* _APPLY WHAT YOU READ_
1/ Rewrite everything in the Mueang Sing text from "The site was first" down to "3 April 1997.", replacing "archaeological monument" with "ancient monument".
2/ Answer these questions about the Mueang Sing text:
(a) How high is the laterite wall that encloses the site?
(b) Which town was Mueang Sing protecting as a fortified town during the reign of King Rama I?
(c) In what year did excavation and conservation work at the site begin?

* _SUPPLIED PASSAGE_
# # #
Mueang Sing (เมืองสิงห์, /th/) is a historical park in Sai Yok District, Kanchanaburi Province, Thailand. It protects the remains of two Khmer temples dating to the 13th and 14th centuries. It was declared a historical park in 1987.

== History ==
The history of the site goes back to the period between 857 and 1157, a period when the Khmer Kingdom was flourishing. Records show that the town was abandoned until the reign of King Rama I. The name Mueang Sing first showed in the chronicles of the reign of King Rama I (1782–1809), when it was a fortified town protecting the town Kanchanaburi. In the reform of provincial administration at the end of the 19th century its status was reduced from Mueang to Tambon (commune).

The site was first designated as an archaeological monument in 1935 (Royal Gazette, Book 52, S. 75, 8 March 1935) and defined in its extension following survey work between 1960 and 1962 (Royal Gazette, Book 77, S. 60, 29 June 1960). After excavation and conservation work starting in 1974, the site was opened to the public as a historical park on 3 April 1997.

== Site ==
The site of the entire, not fully excavated city covers a rectangular are of 880 m East-to-West by 1400 m North-to-South extending in the south along the course of the Khwae Noi river. It is enclosed by a 7 m high laterite wall and four parallel moats and ramparts with a gate in the center of each section.
# # #
* _EXTRACTED ENTRIES_
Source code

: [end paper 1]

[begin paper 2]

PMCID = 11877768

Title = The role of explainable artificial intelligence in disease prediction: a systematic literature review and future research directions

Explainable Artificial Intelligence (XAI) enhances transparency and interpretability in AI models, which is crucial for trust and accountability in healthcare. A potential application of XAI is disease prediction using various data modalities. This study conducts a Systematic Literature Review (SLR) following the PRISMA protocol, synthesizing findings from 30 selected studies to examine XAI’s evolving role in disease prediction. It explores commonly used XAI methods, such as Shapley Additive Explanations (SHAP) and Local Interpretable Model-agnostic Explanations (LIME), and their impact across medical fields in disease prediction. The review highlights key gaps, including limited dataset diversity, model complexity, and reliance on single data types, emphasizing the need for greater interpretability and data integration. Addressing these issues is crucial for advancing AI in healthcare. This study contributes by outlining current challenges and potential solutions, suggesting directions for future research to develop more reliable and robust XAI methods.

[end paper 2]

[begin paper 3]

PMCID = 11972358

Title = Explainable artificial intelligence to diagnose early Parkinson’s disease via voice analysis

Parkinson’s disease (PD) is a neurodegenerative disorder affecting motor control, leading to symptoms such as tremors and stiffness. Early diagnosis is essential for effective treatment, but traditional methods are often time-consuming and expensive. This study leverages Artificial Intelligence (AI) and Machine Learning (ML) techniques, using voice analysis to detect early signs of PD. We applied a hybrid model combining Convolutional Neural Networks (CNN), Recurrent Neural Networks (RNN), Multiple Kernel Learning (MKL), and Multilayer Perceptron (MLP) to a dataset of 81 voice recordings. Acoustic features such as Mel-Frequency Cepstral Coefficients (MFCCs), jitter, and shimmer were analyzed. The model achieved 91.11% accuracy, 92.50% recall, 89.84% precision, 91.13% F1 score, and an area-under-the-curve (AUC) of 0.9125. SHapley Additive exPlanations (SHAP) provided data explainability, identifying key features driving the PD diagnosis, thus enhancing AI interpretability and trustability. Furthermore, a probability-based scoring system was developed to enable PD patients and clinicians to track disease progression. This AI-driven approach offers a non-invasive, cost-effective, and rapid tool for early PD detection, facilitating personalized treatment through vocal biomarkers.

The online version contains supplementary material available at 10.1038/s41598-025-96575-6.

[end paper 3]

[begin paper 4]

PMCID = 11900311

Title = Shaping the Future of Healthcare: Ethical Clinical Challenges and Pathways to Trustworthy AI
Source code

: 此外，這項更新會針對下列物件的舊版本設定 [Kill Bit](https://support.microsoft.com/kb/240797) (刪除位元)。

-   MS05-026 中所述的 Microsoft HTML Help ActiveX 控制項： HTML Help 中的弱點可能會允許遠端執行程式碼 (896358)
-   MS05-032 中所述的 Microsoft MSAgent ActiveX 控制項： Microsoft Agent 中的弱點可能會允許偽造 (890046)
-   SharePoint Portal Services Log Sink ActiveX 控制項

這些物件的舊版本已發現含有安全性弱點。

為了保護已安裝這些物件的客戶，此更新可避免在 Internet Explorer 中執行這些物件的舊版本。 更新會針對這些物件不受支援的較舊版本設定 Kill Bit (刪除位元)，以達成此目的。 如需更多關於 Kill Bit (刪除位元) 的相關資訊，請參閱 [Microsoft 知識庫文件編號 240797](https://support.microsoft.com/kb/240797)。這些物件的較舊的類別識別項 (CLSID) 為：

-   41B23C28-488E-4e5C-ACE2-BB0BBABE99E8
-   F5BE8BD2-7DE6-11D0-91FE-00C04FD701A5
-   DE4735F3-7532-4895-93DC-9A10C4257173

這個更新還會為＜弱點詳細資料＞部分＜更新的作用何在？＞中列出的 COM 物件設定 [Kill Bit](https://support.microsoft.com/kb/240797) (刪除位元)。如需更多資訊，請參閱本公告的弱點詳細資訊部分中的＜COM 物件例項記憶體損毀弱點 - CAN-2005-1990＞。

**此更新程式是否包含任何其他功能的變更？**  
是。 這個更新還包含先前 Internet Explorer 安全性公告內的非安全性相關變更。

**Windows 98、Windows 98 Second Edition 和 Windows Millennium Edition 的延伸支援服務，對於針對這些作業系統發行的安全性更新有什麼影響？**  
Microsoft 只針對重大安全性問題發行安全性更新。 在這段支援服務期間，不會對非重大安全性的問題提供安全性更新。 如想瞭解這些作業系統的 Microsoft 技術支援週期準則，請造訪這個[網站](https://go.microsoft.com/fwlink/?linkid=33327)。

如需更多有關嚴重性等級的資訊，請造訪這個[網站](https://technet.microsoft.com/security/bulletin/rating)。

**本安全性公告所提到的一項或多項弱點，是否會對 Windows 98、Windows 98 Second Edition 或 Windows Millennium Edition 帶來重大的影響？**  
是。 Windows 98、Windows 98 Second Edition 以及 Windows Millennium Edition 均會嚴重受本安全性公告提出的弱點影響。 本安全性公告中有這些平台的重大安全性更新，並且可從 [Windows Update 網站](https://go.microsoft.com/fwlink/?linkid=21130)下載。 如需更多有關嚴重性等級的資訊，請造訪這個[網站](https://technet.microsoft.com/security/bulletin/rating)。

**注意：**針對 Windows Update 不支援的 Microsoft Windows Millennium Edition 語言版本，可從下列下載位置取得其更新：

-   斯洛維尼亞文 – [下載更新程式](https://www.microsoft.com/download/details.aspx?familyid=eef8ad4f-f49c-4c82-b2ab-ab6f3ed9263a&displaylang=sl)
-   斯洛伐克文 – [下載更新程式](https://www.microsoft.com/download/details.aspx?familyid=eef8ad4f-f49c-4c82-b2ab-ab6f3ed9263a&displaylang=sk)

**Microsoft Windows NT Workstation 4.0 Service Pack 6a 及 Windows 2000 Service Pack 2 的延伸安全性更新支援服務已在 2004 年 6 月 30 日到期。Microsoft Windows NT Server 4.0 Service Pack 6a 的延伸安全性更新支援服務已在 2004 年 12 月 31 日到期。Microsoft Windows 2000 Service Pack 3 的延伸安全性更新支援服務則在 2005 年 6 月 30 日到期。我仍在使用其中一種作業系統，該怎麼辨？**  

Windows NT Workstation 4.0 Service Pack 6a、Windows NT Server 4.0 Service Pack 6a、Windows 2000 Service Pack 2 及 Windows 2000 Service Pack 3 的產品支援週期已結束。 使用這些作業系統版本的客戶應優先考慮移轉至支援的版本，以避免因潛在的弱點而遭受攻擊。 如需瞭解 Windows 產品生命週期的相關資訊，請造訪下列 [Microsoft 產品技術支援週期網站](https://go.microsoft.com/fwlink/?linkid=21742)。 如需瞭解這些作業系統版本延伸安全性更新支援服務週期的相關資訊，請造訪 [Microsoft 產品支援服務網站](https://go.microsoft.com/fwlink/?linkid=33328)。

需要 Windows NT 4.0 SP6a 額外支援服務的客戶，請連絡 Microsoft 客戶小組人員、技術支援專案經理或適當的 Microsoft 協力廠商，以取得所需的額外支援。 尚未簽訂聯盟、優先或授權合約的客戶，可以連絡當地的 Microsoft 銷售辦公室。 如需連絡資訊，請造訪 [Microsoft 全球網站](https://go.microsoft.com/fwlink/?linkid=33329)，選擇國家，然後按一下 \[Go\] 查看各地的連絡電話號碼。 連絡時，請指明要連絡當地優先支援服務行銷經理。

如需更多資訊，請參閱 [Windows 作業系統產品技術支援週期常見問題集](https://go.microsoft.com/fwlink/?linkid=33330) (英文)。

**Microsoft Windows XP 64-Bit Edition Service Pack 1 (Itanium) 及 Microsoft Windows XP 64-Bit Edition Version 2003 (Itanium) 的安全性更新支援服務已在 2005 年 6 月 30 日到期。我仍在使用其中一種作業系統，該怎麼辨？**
# # #
* _ANSWERS TO THE EXERCISES_
1/
The site was first designated as an ancient monument in 1935 (Royal Gazette, Book 52, S. 75, 8 March 1935) and defined in its extension following survey work between 1960 and 1962 (Royal Gazette, Book 77, S. 60, 29 June 1960). After excavation and conservation work starting in 1974, the site was opened to the public as a historical park on 3 April 1997.

2/
(a) 7 m
(b) Kanchanaburi
(c) 1974